## EXERCISE AIM:
Reproduce the lines below verbatim, omitting the pictures from your answer.

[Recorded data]
-.-.-

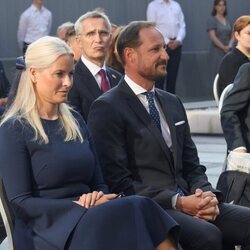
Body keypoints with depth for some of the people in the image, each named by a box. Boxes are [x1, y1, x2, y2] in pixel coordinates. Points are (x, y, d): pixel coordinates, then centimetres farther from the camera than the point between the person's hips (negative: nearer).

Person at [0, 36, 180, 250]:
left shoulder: (75, 121, 18)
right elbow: (21, 203, -8)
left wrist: (98, 198, -6)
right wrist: (82, 207, -14)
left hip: (90, 221, 6)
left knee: (138, 213, -30)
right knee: (138, 209, -32)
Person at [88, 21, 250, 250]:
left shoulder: (173, 103, 18)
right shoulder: (107, 109, -5)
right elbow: (117, 181, -12)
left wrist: (207, 195, -3)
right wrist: (178, 202, -18)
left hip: (187, 203, 7)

-.-.-

## EXERCISE ANSWER:
Body keypoints with depth for some of the people in the image, each named by a box. Boxes are [x1, y1, x2, y2] in pixel coordinates. Points are (x, y, d): pixel coordinates, then centimetres farther from the camera than the point between the person's hips (negative: nearer).

Person at [0, 36, 180, 250]:
left shoulder: (75, 121, 18)
right elbow: (21, 203, -8)
left wrist: (98, 198, -6)
right wrist: (82, 207, -14)
left hip: (90, 221, 6)
left knee: (138, 213, -30)
right knee: (138, 209, -32)
Person at [88, 21, 250, 250]:
left shoulder: (173, 103, 18)
right shoulder: (107, 109, -5)
right elbow: (117, 181, -12)
left wrist: (207, 195, -3)
right wrist: (178, 202, -18)
left hip: (187, 203, 7)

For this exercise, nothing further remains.